The cornea can be re-shaped either to add refractive power (more convex +lens power) in the case of hyperopia, or reduce power (more concavity – lens power) in the case of myopia. This is achieved with an Excimer laser which vaporizes the corneal tissue with an extraordinary precision, whist preserving surrounding tissue.

The results with myopia are better, which is a relief, because myopia is the commonest refractive error. In general, refractive surgery is most predictable with lower degrees of refractive error. This is not to say that it is not helpful in the higher degrees, but the chances of achieving the desired refractive outcome first time around are less.

LASIK – (Laser In-Situ Keratomilusis):

A flap is raised, the surface of the cornea is treated with the laser, and the flap is replaced.

This reshaping can take place within the cornea, which is the case with LASIK, where a flap is raised, the tissue is ablated and the flap is replaced. The flap itself can be cut with the laser. The advantages of this method are that, by replacing the flap, the post-operative recovery period is almost pain-free. The healing or scarring response is minimized and the stability of the outcome is optimised.

PRK – PhotoRefractive Keratectomy

The same laser is used, but the surface layer (epithelial cells) is removed prior to the laser treatment. This method is used much less frequently, because the recovery is more uncomfortable and the healing and scarring response is less predictable. As with all things, however, there are some people for whom this method is more appropriate. Your refractive surgeon will discuss this with you.

Post operative experience


The risks of this procedure will be discussed by your surgeon. There is a small risk of flap complications, infections, alterations to the corneal shape amongst others. It is important that you are fully informed before committing to the procedure. It would be reasonable to say that the order of risk is similar to a lifetime of contact lens wear, only the risk is taking place over a much shorter time. The vast majority of laser patients, particularly myopes, are very happy with the outcome.

It is common to have a dry eye sensation for the first few months after laser – lubricant eye drops are helpful.

Some people complain of haloes at night or light scatter effects. These tend to settle, and in most cases, whilst present, are not bothersome

In the first month or so the vision is not entirely stable, with a little overcorrection, subsequently settling at the spot where you need to be.

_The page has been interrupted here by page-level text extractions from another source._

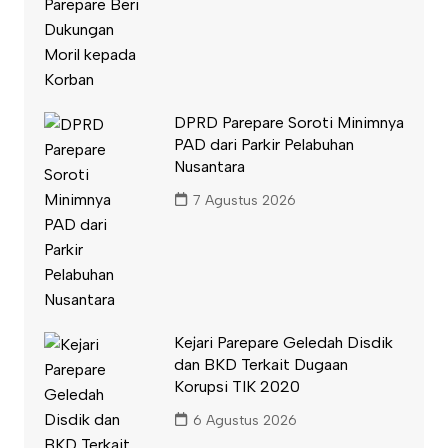
DPRD Parepare Soroti Minimnya
PAD dari Parkir Pelabuhan
Nusantara
7 Agustus 2026
Kejari Parepare Geledah Disdik
dan BKD Terkait Dugaan
Korupsi TIK 2020
6 Agustus 2026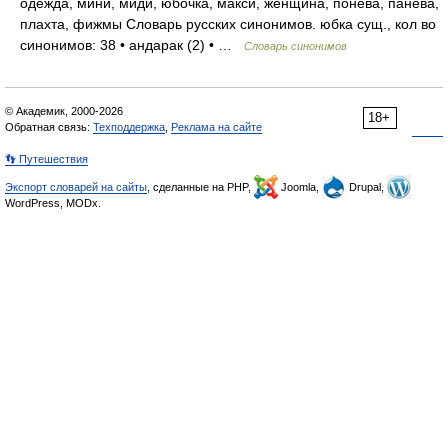
одежда, мини, миди, юбочка, макси, женщина, понева, панева,
плахта, фижмы Словарь русских синонимов. юбка сущ., кол во
синонимов: 38 • андарак (2) • …
Словарь синонимов
© Академик, 2000-2026
18+
Обратная связь:
Техподдержка
,
Реклама на сайте
👣 Путешествия
Экспорт словарей на сайты
, сделанные на PHP,
Joomla,
Drupal,
WordPress, MODx.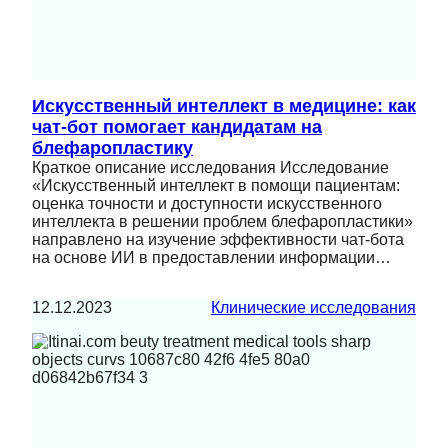
Искусственный интеллект в медицине: как
чат-бот помогает кандидатам на
блефаропластику
Краткое описание исследования Исследование
«Искусственный интеллект в помощи пациентам:
оценка точности и доступности искусственного
интеллекта в решении проблем блефаропластики»
направлено на изучение эффективности чат-бота
на основе ИИ в предоставлении информации…
12.12.2023
Клинические исследования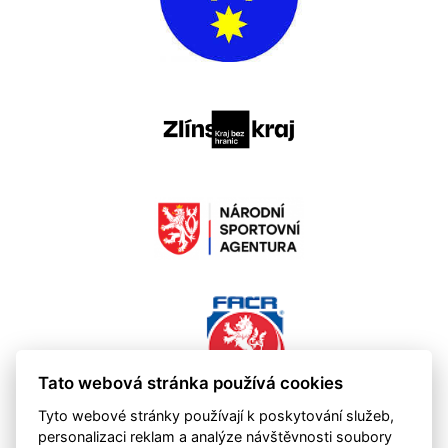
Tato webová stránka používá cookies
Tyto webové stránky používají k poskytování služeb,
personalizaci reklam a analýze návštěvnosti soubory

Regression occurs when after initial success there is some reversion back to the original refractive error. This is more common in PRK.

Retreatment: Due to issues above, or due to unexpected outcome a retreatmet is necessary.

Refractive lens exchange

This is exactly the same procedure as cataract extraction, only the clear natural lens is removed. The procedure is described on this site under cataract surgery. Risks and benefits are discussed. The lens power replaced in the eye can be selected following biometric assessment; it is then implanted so that refractive errors are corrected. Because the lens is plastic, there is no accommodation. There are two ways of dealing with this, namely the use of multifocal IOLs or Monovision. Again, this is described under cataract surgery. This surgery is particularly useful for those with high levels of refractive error, for whom laser is less predictable. It is also useful for those in late middle age who want to eliminate the requirement for glasses.

ICL – Intraocular Contact Lens

This procedure places a thin lens (similar to a contact lens) inside the eye in front of your natural lens. This procedure works well with high levels of refractive error and those not meeting certain criteria for laser surgery. There is a risk of ocular infection – Endophthalmitis – since the eye is being opened. Other problems can include some cataract formation.

I hope that this has given you an overview of what is available. There are some other techniques that are used, but this is the province of the refractive surgery experts. It goes to say that you should have this type of surgery performed by an expert refractive surgeon. I would be happy to make a referral should you wish.